All the feelings are part of you like guests in the house. Welcome them all.

comment by Said Achmiz (SaidAchmiz) · 2018-10-09T20:41:11.537Z · score: 8 (7 votes) · LW · GW

This is an odd analogy. Not all houseguests are welcome, nor should be!

comment by Elo · 2018-10-10T01:48:13.052Z · score: -7 (4 votes) · LW · GW

I have good news for you.

You get to live and feel and experience being the unwanted guest because you are the one having the insecurity, the one being insecure. If you were the unwanted guest, would you leave faster when validated or when invalidated?

Keeping on invalidating feelings are going to lead to a bad time. Just the same as if I ignored and invalidated you as a person too.

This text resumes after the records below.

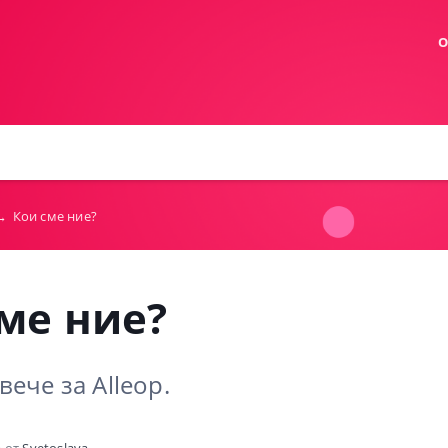
О
→
Кои сме ние?
ме ние?
ече за Alleop.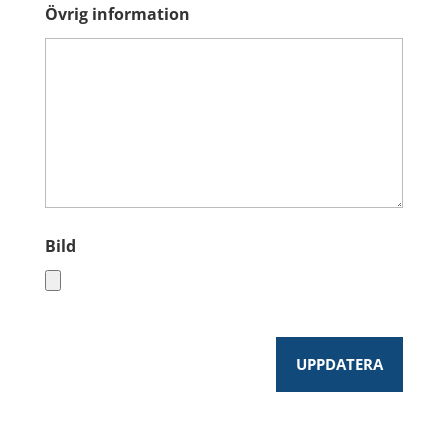
Övrig information
Bild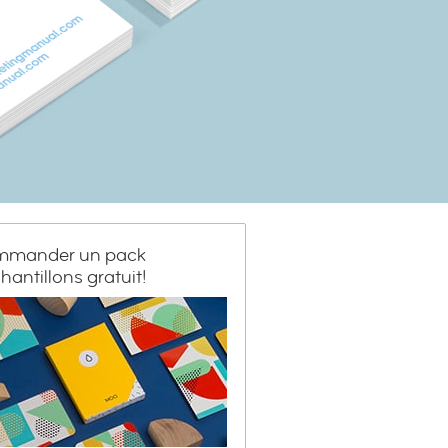
mander un pack
hantillons gratuit!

comment by Said Achmiz (SaidAchmiz) · 2018-10-10T04:15:19.783Z · score: 6 (3 votes) · LW · GW

If you were the unwanted guest, would you leave faster when validated or when invalidated?

Uh, second one, definitely. Obviously. (Haven’t you ever been an unwanted guest? Like, in real life?)

You get to live and feel and experience being the unwanted guest because you are the one having the insecurity, the one being insecure.

This isn’t really how feelings work.

comment by Elo · 2018-10-10T04:31:40.906Z · score: -11 (4 votes) · LW · GW

You say that but people do keep mentioning they don't like your commenting on lw. It doesn't seem to make you leave.

Yes this is how feelings work. But don't take my word for it. Check for yourself?

comment by Said Achmiz (SaidAchmiz) · 2018-10-10T07:43:43.848Z · score: 4 (2 votes) · LW · GW

Yes this is how feelings work. But don’t take my word for it. Check for yourself?

I don’t really know what this means. Could you elaborate? What does it mean to “check for myself”?